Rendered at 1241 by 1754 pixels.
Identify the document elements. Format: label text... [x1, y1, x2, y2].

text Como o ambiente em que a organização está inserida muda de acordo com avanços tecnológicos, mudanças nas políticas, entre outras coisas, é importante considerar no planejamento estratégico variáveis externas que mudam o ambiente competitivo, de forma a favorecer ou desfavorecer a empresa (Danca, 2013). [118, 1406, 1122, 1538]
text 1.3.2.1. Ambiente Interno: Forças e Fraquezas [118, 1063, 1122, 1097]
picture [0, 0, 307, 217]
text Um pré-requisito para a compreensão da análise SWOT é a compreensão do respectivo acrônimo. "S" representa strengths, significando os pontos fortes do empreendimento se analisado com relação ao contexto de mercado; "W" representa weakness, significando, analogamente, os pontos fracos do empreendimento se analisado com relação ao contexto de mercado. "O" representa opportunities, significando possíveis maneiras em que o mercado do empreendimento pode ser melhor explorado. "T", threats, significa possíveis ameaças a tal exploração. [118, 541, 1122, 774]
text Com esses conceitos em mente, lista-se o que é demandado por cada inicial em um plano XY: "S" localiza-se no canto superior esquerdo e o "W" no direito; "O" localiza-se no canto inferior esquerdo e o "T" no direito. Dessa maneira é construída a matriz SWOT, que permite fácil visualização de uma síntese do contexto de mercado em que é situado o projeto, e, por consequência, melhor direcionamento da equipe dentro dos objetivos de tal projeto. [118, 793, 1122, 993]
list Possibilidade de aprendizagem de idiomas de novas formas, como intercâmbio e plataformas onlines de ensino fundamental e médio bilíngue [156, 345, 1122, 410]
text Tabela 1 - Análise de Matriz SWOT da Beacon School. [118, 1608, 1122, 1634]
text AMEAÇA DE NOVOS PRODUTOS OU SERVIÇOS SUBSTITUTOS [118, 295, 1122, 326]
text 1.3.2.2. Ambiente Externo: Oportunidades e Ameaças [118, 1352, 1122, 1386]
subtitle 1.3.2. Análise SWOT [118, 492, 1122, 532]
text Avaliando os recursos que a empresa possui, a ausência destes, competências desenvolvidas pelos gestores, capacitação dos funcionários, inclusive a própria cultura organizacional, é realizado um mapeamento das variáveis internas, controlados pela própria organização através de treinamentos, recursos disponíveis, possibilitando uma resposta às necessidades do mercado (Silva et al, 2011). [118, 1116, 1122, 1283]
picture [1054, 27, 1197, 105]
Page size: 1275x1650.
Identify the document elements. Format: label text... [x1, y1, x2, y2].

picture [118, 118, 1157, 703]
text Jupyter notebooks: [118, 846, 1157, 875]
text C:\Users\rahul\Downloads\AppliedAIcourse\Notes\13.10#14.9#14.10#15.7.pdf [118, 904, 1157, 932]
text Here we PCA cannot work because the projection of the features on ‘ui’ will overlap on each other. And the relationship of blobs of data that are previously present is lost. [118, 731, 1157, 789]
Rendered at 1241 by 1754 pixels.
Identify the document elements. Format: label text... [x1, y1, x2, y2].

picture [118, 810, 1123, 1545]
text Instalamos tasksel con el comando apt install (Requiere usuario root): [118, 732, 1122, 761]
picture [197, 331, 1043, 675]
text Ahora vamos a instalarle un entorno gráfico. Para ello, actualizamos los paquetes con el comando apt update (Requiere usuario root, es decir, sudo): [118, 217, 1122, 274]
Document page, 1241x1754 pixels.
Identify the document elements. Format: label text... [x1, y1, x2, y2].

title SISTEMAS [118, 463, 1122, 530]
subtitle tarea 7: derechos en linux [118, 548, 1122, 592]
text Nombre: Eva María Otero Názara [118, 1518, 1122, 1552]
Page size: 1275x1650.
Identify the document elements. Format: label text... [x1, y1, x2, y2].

-*-

→ **Task requirements**
Please reproduce, character for character, the stretch from the line containing "Document page, 1241x1754 pixels." through the line containing "text Nombre: Eva", and nothing more.

→ **Output below**
Document page, 1241x1754 pixels.
Identify the document elements. Format: label text... [x1, y1, x2, y2].

title SISTEMAS [118, 463, 1122, 530]
subtitle tarea 7: derechos en linux [118, 548, 1122, 592]
text Nombre: Eva María Otero Názara [118, 1518, 1122, 1552]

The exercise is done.